Tuesday, October 30, 2007

A Good Hat

The story is that John F. Kennedy killed the hat. If you ever watch old movies, you will notice that all of the men always wear hats while outside. It isn't just movie fiction: through the 1950s, most men would have felt partially dressed if they ventured outdoors wearing a suit but no hat. Kennedy didn't like hats -- hats would have covered up his world-class hair, after all -- and he didn't wear them. At his inauguration, he wore a morning suit and carried top hat; but he didn't wear it, even though it was one of the coldest Inauguration Days on record. Supposedly, Kennedy dislike of the hat caused hat sales to plummet as American men imitated him, just as sales of undershirts supposedly plummeted after Clark Gable appeared without on in It Happened One Night in 1934. I suppose that it's possible that the story is true, at least to some extent, but it strikes me as being a little too, well, Just-So-like. I suspect that men's hats would have fallen on hard times in the '60s and '70s even without Kennedy's antipathy.

This is unfortunate, at least as far as I'm concerned. Baseball caps -- one of the few culturally-approved kinds of headwear nowadays -- are fine, at least if you're playing baseball or golf or something like that. In any other context, they look juvenile, inappropriate, and stupid. More than that, they really don't do what I need hats to do. I'm fair enough that merely thinking about the sun gives me a sunburn, and I'm folically-challenged. (And believe me, a sunburn on the top of one's head is not the most pleasant thing in the world.) I need a hat that will shade by head, face, and neck and one that will keep my head warm when it's cold outside. Baseball caps can't do these things. And so I decided to get a real hat.

Upon recommendations from Will from A Suitable Wardrobe (whose hat is pictured above) and others, I gave Art Fawcett of Vintage Silhouettes a call.
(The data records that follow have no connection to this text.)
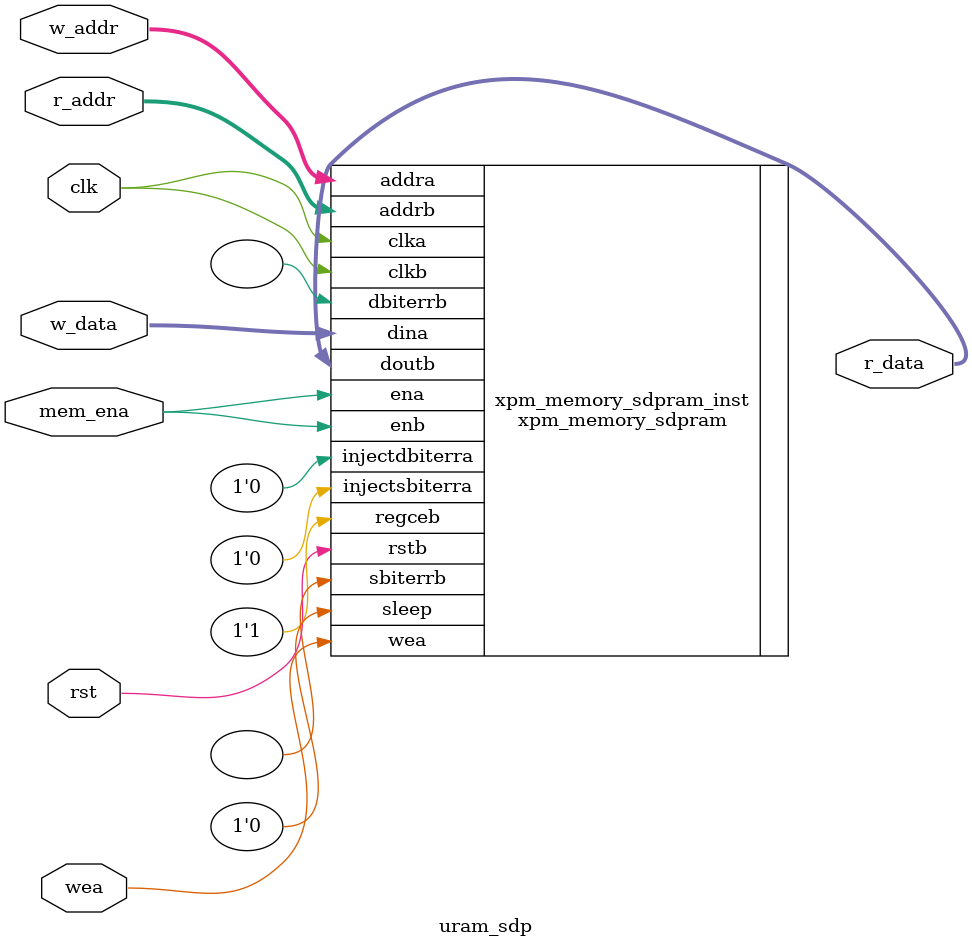
<source format=v>
`timescale 1ns / 1ps


module uram_sdp
#(
 parameter MEMORY_INIT_FILE = "none",
 parameter ADDR_WIDTH       = 15,
 parameter DATA_WIDTH       = 64,
 parameter MEMORY_SIZE      = DATA_WIDTH*(2**ADDR_WIDTH)
)
(
 input  wire                    clk,
 input  wire                    rst,
 input  wire                    mem_ena,
 input  wire                    wea,
 input  wire [ADDR_WIDTH - 1:0] w_addr,
 input  wire [DATA_WIDTH - 1:0] w_data,
 input  wire [ADDR_WIDTH - 1:0] r_addr,
 output wire [DATA_WIDTH - 1:0] r_data
);


// XPM_MEMORY instantiation template for Simple Dual Port RAM configurations
// Refer to the targeted device family architecture libraries guide for XPM_MEMORY documentation
// =======================================================================================================================

// Parameter usage table, organized as follows:
// +---------------------------------------------------------------------------------------------------------------------+
// | Parameter name       | Data type          | Restrictions, if applicable                                             |
// |---------------------------------------------------------------------------------------------------------------------|
// | Description                                                                                                         |
// +---------------------------------------------------------------------------------------------------------------------+
// +---------------------------------------------------------------------------------------------------------------------+
// | ADDR_WIDTH_A         | Integer            | Range: 1 - 20. Default value = 6.                                       |
// |---------------------------------------------------------------------------------------------------------------------|
// | Specify the width of the port A address port addra, in bits.                                                        |
// | Must be large enough to access the entire memory from port A, i.e. = $clog2(MEMORY_SIZE/WRITE_DATA_WIDTH_A).        |
// +---------------------------------------------------------------------------------------------------------------------+
// | ADDR_WIDTH_B         | Integer            | Range: 1 - 20. Default value = 6.                                       |
// |---------------------------------------------------------------------------------------------------------------------|
// | Specify the width of the port B address port addrb, in bits.                                                        |
// | Must be large enough to access the entire memory from port B, i.e. = $clog2(MEMORY_SIZE/READ_DATA_WIDTH_B).         |
// +---------------------------------------------------------------------------------------------------------------------+
// | AUTO_SLEEP_TIME      | Integer            | Range: 0 - 15. Default value = 0.                                       |
// |---------------------------------------------------------------------------------------------------------------------|
// | Number of clk[a|b] cycles to auto-sleep, if feature is available in architecture.                                   |
// |                                                                                                                     |
// |   0 - Disable auto-sleep feature                                                                                    |
// |   3-15 - Number of auto-sleep latency cycles                                                                        |
// |                                                                                                                     |
// | Do not change from the value provided in the template instantiation.                                                |
// +---------------------------------------------------------------------------------------------------------------------+
// | BYTE_WRITE_WIDTH_A   | Integer            | Range: 1 - 4608. Default value = 32.                                    |
// |---------------------------------------------------------------------------------------------------------------------|
// | To enable byte-wide writes on port A, specify the byte width, in bits.                                              |
// |                                                                                                                     |
// |   8- 8-bit byte-wide writes, legal when WRITE_DATA_WIDTH_A is an integer multiple of 8                              |
// |   9- 9-bit byte-wide writes, legal when WRITE_DATA_WIDTH_A is an integer multiple of 9                              |
// |                                                                                                                     |
// | Or to enable word-wide writes on port A, specify the same value as for WRITE_DATA_WIDTH_A.                          |
// +---------------------------------------------------------------------------------------------------------------------+
// | CASCADE_HEIGHT       | Integer            | Range: 0 - 64. Default value = 0.                                       |
// |---------------------------------------------------------------------------------------------------------------------|
// | 0- No Cascade Height, Allow Vivado Synthesis to choose.                                                             |
// | 1 or more - Vivado Synthesis sets the specified value as Cascade Height.                                            |
// +---------------------------------------------------------------------------------------------------------------------+
// | CLOCKING_MODE        | String             | Allowed values: common_clock, independent_clock. Default value = common_clock.|
// |---------------------------------------------------------------------------------------------------------------------|
// | Designate whether port A and port B are clocked with a common clock or with independent clocks.                     |
// |                                                                                                                     |
// |   "common_clock"- Common clocking; clock both port A and port B with clka                                           |
// |   "independent_clock"- Independent clocking; clock port A with clka and port B with clkb                            |
// +---------------------------------------------------------------------------------------------------------------------+
// | ECC_MODE             | String             | Allowed values: no_ecc, both_encode_and_decode, decode_only, encode_only. Default value = no_ecc.|
// |---------------------------------------------------------------------------------------------------------------------|
// |                                                                                                                     |
// |   "no_ecc" - Disables ECC                                                                                           |
// |   "encode_only" - Enables ECC Encoder only                                                                          |
// |   "decode_only" - Enables ECC Decoder only                                                                          |
// |   "both_encode_and_decode" - Enables both ECC Encoder and Decoder                                                   |
// +---------------------------------------------------------------------------------------------------------------------+
// | MEMORY_INIT_FILE     | String             | Default value = none.                                                   |
// |---------------------------------------------------------------------------------------------------------------------|
// | Specify "none" (including quotes) for no memory initialization, or specify the name of a memory initialization file.|
// | Enter only the name of the file with .mem extension, including quotes but without path (e.g. "my_file.mem").        |
// | File format must be ASCII and consist of only hexadecimal values organized into the specified depth by              |
// | narrowest data width generic value of the memory. See the Memory File (MEM) section for more                        |
// | information on the syntax. Initialization of memory happens through the file name specified only when parameter     |
// | MEMORY_INIT_PARAM value is equal to "".                                                                             |
// | When using XPM_MEMORY in a project, add the specified file to the Vivado project as a design source.                |
// +---------------------------------------------------------------------------------------------------------------------+
// | MEMORY_INIT_PARAM    | String             | Default value = 0.                                                      |
// |---------------------------------------------------------------------------------------------------------------------|
// | Specify "" or "0" (including quotes) for no memory initialization through parameter, or specify the string          |
// | containing the hex characters. Enter only hex characters with each location separated by delimiter (,).             |
// | Parameter format must be ASCII and consist of only hexadecimal values organized into the specified depth by         |
// | narrowest data width generic value of the memory.For example, if the narrowest data width is 8, and the depth of    |
// | memory is 8 locations, then the parameter value should be passed as shown below.                                    |
// | parameter MEMORY_INIT_PARAM = "AB,CD,EF,1,2,34,56,78"                                                               |
// | Where "AB" is the 0th location and "78" is the 7th location.                                                        |
// +---------------------------------------------------------------------------------------------------------------------+
// | MEMORY_OPTIMIZATION  | String             | Allowed values: true, false. Default value = true.                      |
// |---------------------------------------------------------------------------------------------------------------------|
// | Specify "true" to enable the optimization of unused memory or bits in the memory structure. Specify "false" to      |
// | disable the optimization of unused memory or bits in the memory structure.                                          |
// +---------------------------------------------------------------------------------------------------------------------+
// | MEMORY_PRIMITIVE     | String             | Allowed values: auto, block, distributed, ultra. Default value = auto.  |
// |---------------------------------------------------------------------------------------------------------------------|
// | Designate the memory primitive (resource type) to use.                                                              |
// |                                                                                                                     |
// |   "auto"- Allow Vivado Synthesis to choose                                                                          |
// |   "distributed"- Distributed memory                                                                                 |
// |   "block"- Block memory                                                                                             |
// |   "ultra"- Ultra RAM memory                                                                                         |
// |                                                                                                                     |
// | NOTE: There may be a behavior mismatch if Block RAM or Ultra RAM specific features, like ECC or Asymmetry, are selected with MEMORY_PRIMITIVE set to "auto".|
// +---------------------------------------------------------------------------------------------------------------------+
// | MEMORY_SIZE          | Integer            | Range: 2 - 150994944. Default value = 2048.                             |
// |---------------------------------------------------------------------------------------------------------------------|
// | Specify the total memory array size, in bits. For example, enter 65536 for a 2kx32 RAM.                             |
// |                                                                                                                     |
// |   When ECC is enabled and set to "encode_only", then the memory size has to be multiples of READ_DATA_WIDTH_B       |
// |   When ECC is enabled and set to "decode_only", then the memory size has to be multiples of WRITE_DATA_WIDTH_A      |
// +---------------------------------------------------------------------------------------------------------------------+
// | MESSAGE_CONTROL      | Integer            | Range: 0 - 1. Default value = 0.                                        |
// |---------------------------------------------------------------------------------------------------------------------|
// | Specify 1 to enable the dynamic message reporting such as collision warnings, and 0 to disable the message reporting|
// +---------------------------------------------------------------------------------------------------------------------+
// | READ_DATA_WIDTH_B    | Integer            | Range: 1 - 4608. Default value = 32.                                    |
// |---------------------------------------------------------------------------------------------------------------------|
// | Specify the width of the port B read data output port doutb, in bits.                                               |
// |                                                                                                                     |
// |   When ECC is enabled and set to "encode_only", then READ_DATA_WIDTH_B has to be multiples of 72-bits               |
// |   When ECC is enabled and set to "decode_only" or "both_encode_and_decode", then READ_DATA_WIDTH_B has to be        |
// | multiples of 64-bits                                                                                                |
// +---------------------------------------------------------------------------------------------------------------------+
// | READ_LATENCY_B       | Integer            | Range: 0 - 100. Default value = 2.                                      |
// |---------------------------------------------------------------------------------------------------------------------|
// | Specify the number of register stages in the port B read data pipeline. Read data output to port doutb takes this   |
// | number of clkb cycles (clka when CLOCKING_MODE is "common_clock").                                                  |
// | To target block memory, a value of 1 or larger is required- 1 causes use of memory latch only; 2 causes use of      |
// | output register. To target distributed memory, a value of 0 or larger is required- 0 indicates combinatorial output.|
// | Values larger than 2 synthesize additional flip-flops that are not retimed into memory primitives.                  |
// +---------------------------------------------------------------------------------------------------------------------+
// | READ_RESET_VALUE_B   | String             | Default value = 0.                                                      |
// |---------------------------------------------------------------------------------------------------------------------|
// | Specify the reset value of the port B final output register stage in response to rstb input port is assertion.      |
// | As this parameter is a string, please specify the hex values inside double quotes. As an example,                   |
// | If the read data width is 8, then specify READ_RESET_VALUE_B = "EA";                                                |
// | When ECC is enabled, reset value is not supported.                                                                  |
// +---------------------------------------------------------------------------------------------------------------------+
// | RST_MODE_A           | String             | Allowed values: SYNC, ASYNC. Default value = SYNC.                      |
// |---------------------------------------------------------------------------------------------------------------------|
// | Describes the behaviour of the reset                                                                                |
// |                                                                                                                     |
// |   "SYNC" - when reset is applied, synchronously resets output port douta to the value specified by parameter READ_RESET_VALUE_A|
// |   "ASYNC" - when reset is applied, asynchronously resets output port douta to zero                                  |
// +---------------------------------------------------------------------------------------------------------------------+
// | RST_MODE_B           | String             | Allowed values: SYNC, ASYNC. Default value = SYNC.                      |
// |---------------------------------------------------------------------------------------------------------------------|
// | Describes the behaviour of the reset                                                                                |
// |                                                                                                                     |
// |   "SYNC" - when reset is applied, synchronously resets output port doutb to the value specified by parameter READ_RESET_VALUE_B|
// |   "ASYNC" - when reset is applied, asynchronously resets output port doutb to zero                                  |
// +---------------------------------------------------------------------------------------------------------------------+
// | SIM_ASSERT_CHK       | Integer            | Range: 0 - 1. Default value = 0.                                        |
// |---------------------------------------------------------------------------------------------------------------------|
// | 0- Disable simulation message reporting. Messages related to potential misuse will not be reported.                 |
// | 1- Enable simulation message reporting. Messages related to potential misuse will be reported.                      |
// +---------------------------------------------------------------------------------------------------------------------+
// | USE_EMBEDDED_CONSTRAINT| Integer            | Range: 0 - 1. Default value = 0.                                        |
// |---------------------------------------------------------------------------------------------------------------------|
// | Specify 1 to enable the set_false_path constraint addition between clka of Distributed RAM and doutb_reg on clkb    |
// +---------------------------------------------------------------------------------------------------------------------+
// | USE_MEM_INIT         | Integer            | Range: 0 - 1. Default value = 1.                                        |
// |---------------------------------------------------------------------------------------------------------------------|
// | Specify 1 to enable the generation of below message and 0 to disable generation of the following message completely.|
// | "INFO - MEMORY_INIT_FILE and MEMORY_INIT_PARAM together specifies no memory initialization.                         |
// | Initial memory contents will be all 0s."                                                                            |
// | NOTE: This message gets generated only when there is no Memory Initialization specified either through file or      |
// | Parameter.                                                                                                          |
// +---------------------------------------------------------------------------------------------------------------------+
// | WAKEUP_TIME          | String             | Allowed values: disable_sleep, use_sleep_pin. Default value = disable_sleep.|
// |---------------------------------------------------------------------------------------------------------------------|
// | Specify "disable_sleep" to disable dynamic power saving option, and specify "use_sleep_pin" to enable the           |
// | dynamic power saving option                                                                                         |
// +---------------------------------------------------------------------------------------------------------------------+
// | WRITE_DATA_WIDTH_A   | Integer            | Range: 1 - 4608. Default value = 32.                                    |
// |---------------------------------------------------------------------------------------------------------------------|
// | multiples of 64-bits                                                                                                |
// | When ECC is enabled and set to "decode_only", then WRITE_DATA_WIDTH_A has to be multiples of 72-bits                |
// +---------------------------------------------------------------------------------------------------------------------+
// | WRITE_MODE_B         | String             | Allowed values: no_change, read_first, write_first. Default value = no_change.|
// |---------------------------------------------------------------------------------------------------------------------|
// | Write mode behavior for port B output data port, doutb.                                                             |
// +---------------------------------------------------------------------------------------------------------------------+

// Port usage table, organized as follows:
// +---------------------------------------------------------------------------------------------------------------------+
// | Port name      | Direction | Size, in bits                         | Domain  | Sense       | Handling if unused     |
// |---------------------------------------------------------------------------------------------------------------------|
// | Description                                                                                                         |
// +---------------------------------------------------------------------------------------------------------------------+
// +---------------------------------------------------------------------------------------------------------------------+
// | addra          | Input     | ADDR_WIDTH_A                          | clka    | NA          | Required               |
// |---------------------------------------------------------------------------------------------------------------------|
// | Address for port A write operations.                                                                                |
// +---------------------------------------------------------------------------------------------------------------------+
// | addrb          | Input     | ADDR_WIDTH_B                          | clkb    | NA          | Required               |
// |---------------------------------------------------------------------------------------------------------------------|
// | Address for port B read operations.                                                                                 |
// +---------------------------------------------------------------------------------------------------------------------+
// | clka           | Input     | 1                                     | NA      | Rising edge | Required               |
// |---------------------------------------------------------------------------------------------------------------------|
// | Clock signal for port A. Also clocks port B when parameter CLOCKING_MODE is "common_clock".                         |
// +---------------------------------------------------------------------------------------------------------------------+
// | clkb           | Input     | 1                                     | NA      | Rising edge | Required               |
// |---------------------------------------------------------------------------------------------------------------------|
// | Clock signal for port B when parameter CLOCKING_MODE is "independent_clock".                                        |
// | Unused when parameter CLOCKING_MODE is "common_clock".                                                              |
// +---------------------------------------------------------------------------------------------------------------------+
// | dbiterrb       | Output    | 1                                     | clkb    | Active-high | DoNotCare              |
// |---------------------------------------------------------------------------------------------------------------------|
// | Status signal to indicate double bit error occurrence on the data output of port B.                                 |
// +---------------------------------------------------------------------------------------------------------------------+
// | dina           | Input     | WRITE_DATA_WIDTH_A                    | clka    | NA          | Required               |
// |---------------------------------------------------------------------------------------------------------------------|
// | Data input for port A write operations.                                                                             |
// +---------------------------------------------------------------------------------------------------------------------+
// | doutb          | Output    | READ_DATA_WIDTH_B                     | clkb    | NA          | Required               |
// |---------------------------------------------------------------------------------------------------------------------|
// | Data output for port B read operations.                                                                             |
// +---------------------------------------------------------------------------------------------------------------------+
// | ena            | Input     | 1                                     | clka    | Active-high | Required               |
// |---------------------------------------------------------------------------------------------------------------------|
// | Memory enable signal for port A.                                                                                    |
// | Must be high on clock cycles when write operations are initiated. Pipelined internally.                             |
// +---------------------------------------------------------------------------------------------------------------------+
// | enb            | Input     | 1                                     | clkb    | Active-high | Required               |
// |---------------------------------------------------------------------------------------------------------------------|
// | Memory enable signal for port B.                                                                                    |
// | Must be high on clock cycles when read operations are initiated. Pipelined internally.                              |
// +---------------------------------------------------------------------------------------------------------------------+
// | injectdbiterra | Input     | 1                                     | clka    | Active-high | Tie to 1'b0            |
// |---------------------------------------------------------------------------------------------------------------------|
// | Controls double bit error injection on input data when ECC enabled (Error injection capability is not available in  |
// | "decode_only" mode).                                                                                                |
// +---------------------------------------------------------------------------------------------------------------------+
// | injectsbiterra | Input     | 1                                     | clka    | Active-high | Tie to 1'b0            |
// |---------------------------------------------------------------------------------------------------------------------|
// | Controls single bit error injection on input data when ECC enabled (Error injection capability is not available in  |
// | "decode_only" mode).                                                                                                |
// +---------------------------------------------------------------------------------------------------------------------+
// | regceb         | Input     | 1                                     | clkb    | Active-high | Tie to 1'b1            |
// |---------------------------------------------------------------------------------------------------------------------|
// | Clock Enable for the last register stage on the output data path.                                                   |
// +---------------------------------------------------------------------------------------------------------------------+
// | rstb           | Input     | 1                                     | clkb    | Active-high | Required               |
// |---------------------------------------------------------------------------------------------------------------------|
// | Reset signal for the final port B output register stage.                                                            |
// | Synchronously resets output port doutb to the value specified by parameter READ_RESET_VALUE_B.                      |
// +---------------------------------------------------------------------------------------------------------------------+
// | sbiterrb       | Output    | 1                                     | clkb    | Active-high | DoNotCare              |
// |---------------------------------------------------------------------------------------------------------------------|
// | Status signal to indicate single bit error occurrence on the data output of port B.                                 |
// +---------------------------------------------------------------------------------------------------------------------+
// | sleep          | Input     | 1                                     | NA      | Active-high | Tie to 1'b0            |
// |---------------------------------------------------------------------------------------------------------------------|
// | sleep signal to enable the dynamic power saving feature.                                                            |
// +---------------------------------------------------------------------------------------------------------------------+
// | wea            | Input     | WRITE_DATA_WIDTH_A/BYTE_WRITE_WIDTH_A | clka    | Active-high | Required               |
// |---------------------------------------------------------------------------------------------------------------------|
// | Write enable vector for port A input data port dina. 1 bit wide when word-wide writes are used.                     |
// | In byte-wide write configurations, each bit controls the writing one byte of dina to address addra.                 |
// | For example, to synchronously write only bits [15-8] of dina when WRITE_DATA_WIDTH_A is 32, wea would be 4'b0010.   |
// +---------------------------------------------------------------------------------------------------------------------+


// xpm_memory_sdpram : In order to incorporate this function into the design,
//      Verilog      : the following instance declaration needs to be placed
//     instance      : in the body of the design code.  The instance name
//    declaration    : (xpm_memory_sdpram_inst) and/or the port declarations within the
//       code        : parenthesis may be changed to properly reference and
//                   : connect this function to the design.  All inputs
//                   : and outputs must be connected.

//  Please reference the appropriate libraries guide for additional information on the XPM modules.

//  <-----Cut code below this line---->

   // xpm_memory_sdpram: Simple Dual Port RAM
   // Xilinx Parameterized Macro, version 2019.2

   xpm_memory_sdpram #(
      .ADDR_WIDTH_A(ADDR_WIDTH),                  // DECIMAL
      .ADDR_WIDTH_B(ADDR_WIDTH),                  // DECIMAL
      .AUTO_SLEEP_TIME(0),                        // DECIMAL
      .BYTE_WRITE_WIDTH_A(DATA_WIDTH),            // DECIMAL
      .CASCADE_HEIGHT(0),                         // DECIMAL
      .CLOCKING_MODE("common_clock"),             // String
      .ECC_MODE("no_ecc"),                        // String
      .MEMORY_INIT_FILE(MEMORY_INIT_FILE),      // String
      .MEMORY_INIT_PARAM(""),                     // String
      .MEMORY_OPTIMIZATION("true"),               // String
      .MEMORY_PRIMITIVE("ultra"),                 // String
      .MEMORY_SIZE(MEMORY_SIZE),                  // DECIMAL
      .MESSAGE_CONTROL(0),                        // DECIMAL
      .READ_DATA_WIDTH_B(DATA_WIDTH),             // DECIMAL
      .READ_LATENCY_B(2),                         // DECIMAL
      .READ_RESET_VALUE_B("0"),                   // String
      .RST_MODE_A("SYNC"),                        // String
      .RST_MODE_B("SYNC"),                        // String
      .SIM_ASSERT_CHK(0),                         // DECIMAL; 0=disable simulation messages, 1=enable simulation messages
      .USE_EMBEDDED_CONSTRAINT(0),                // DECIMAL
      .USE_MEM_INIT(1),                           // DECIMAL
      .WAKEUP_TIME("disable_sleep"),              // String
      .WRITE_DATA_WIDTH_A(DATA_WIDTH),            // DECIMAL
      .WRITE_MODE_B("read_first")                  // String
   )
   xpm_memory_sdpram_inst (
      .dbiterrb(),                     // 1-bit output: Status signal to indicate double bit error occurrence
                                       // on the data output of port B.

      .doutb(r_data),                   // READ_DATA_WIDTH_B-bit output: Data output for port B read operations.
      .sbiterrb(),                     // 1-bit output: Status signal to indicate single bit error occurrence
                                       // on the data output of port B.

      .addra(w_addr),                   // ADDR_WIDTH_A-bit input: Address for port A write operations.
      .addrb(r_addr),                   // ADDR_WIDTH_B-bit input: Address for port B read operations.
      .clka(clk),                      // 1-bit input: Clock signal for port A. Also clocks port B when
                                       // parameter CLOCKING_MODE is "common_clock".

      .clkb(clk),                      // 1-bit input: Clock signal for port B when parameter CLOCKING_MODE is
                                       // "independent_clock". Unused when parameter CLOCKING_MODE is
                                       // "common_clock".

      .dina(w_data),                     // WRITE_DATA_WIDTH_A-bit input: Data input for port A write operations.
      .ena(mem_ena),                   // 1-bit input: Memory enable signal for port A. Must be high on clock
                                       // cycles when write operations are initiated. Pipelined internally.

      .enb(mem_ena),                   // 1-bit input: Memory enable signal for port B. Must be high on clock
                                       // cycles when read operations are initiated. Pipelined internally.

      .injectdbiterra(1'b0),           // 1-bit input: Controls double bit error injection on input data when
                                       // ECC enabled (Error injection capability is not available in
                                       // "decode_only" mode).

      .injectsbiterra(1'b0),           // 1-bit input: Controls single bit error injection on input data when
                                       // ECC enabled (Error injection capability is not available in
                                       // "decode_only" mode).

      .regceb(1'b1),                   // 1-bit input: Clock Enable for the last register stage on the output
                                       // data path.

      .rstb(rst),                      // 1-bit input: Reset signal for the final port B output register stage.
                                       // Synchronously resets output port doutb to the value specified by
                                       // parameter READ_RESET_VALUE_B.

      .sleep(1'b0),                    // 1-bit input: sleep signal to enable the dynamic power saving feature.
      .wea(wea)                        // WRITE_DATA_WIDTH_A/BYTE_WRITE_WIDTH_A-bit input: Write enable vector
                                       // for port A input data port dina. 1 bit wide when word-wide writes are
                                       // used. In byte-wide write configurations, each bit controls the
                                       // writing one byte of dina to address addra. For example, to
                                       // synchronously write only bits [15-8] of dina when WRITE_DATA_WIDTH_A
                                       // is 32, wea would be 4'b0010.

   );

   // End of xpm_memory_sdpram_inst instantiation
				
    
    
endmodule

</source>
By reputation, Art is one of the two best hatters in the United States (Graham Thompson of Optimo Fine Hats is the other). He's based in Butte Falls, Oregon and is a former master mason who developed a love for fedoras and decided to do a career change. It's clear from talking with him on the phone that hats are his passion. I decided to give him a try and PayPaled him a deposit. He in turn sent me a hat conformer, a contraption that allows a hatter to get the shape and size of a client's head. In the olden days, these things looked like top hats made out of round bar, but the modern one that he sent me is a clear plastic disc with tabs secured by wingnuts around the edge. An elastic band runs around the edge of the tabs. You put your head through the disc, which pushes the tabs into the shape of your head, then secure them in place by wingnuts. I have done this and will send it back to Art today. Right now, I'm thinking of a porkpie in charcoal beaver felt with a low-contrast ribbon. I'm not sure about whether I want the brim edge to be bound or not, but I don't think that I have to make that decision now. The hat should be ready by Christmas.

1 comment:

Billy T. Williams said...

Check out the book Hatless Jack: The President, the Fedora, and the History of an American Style by Neil Steinberg. Kennedy did wear his tophat on inauguration day in 1961; there are plenty of photos showing him doing so, but not during his speech.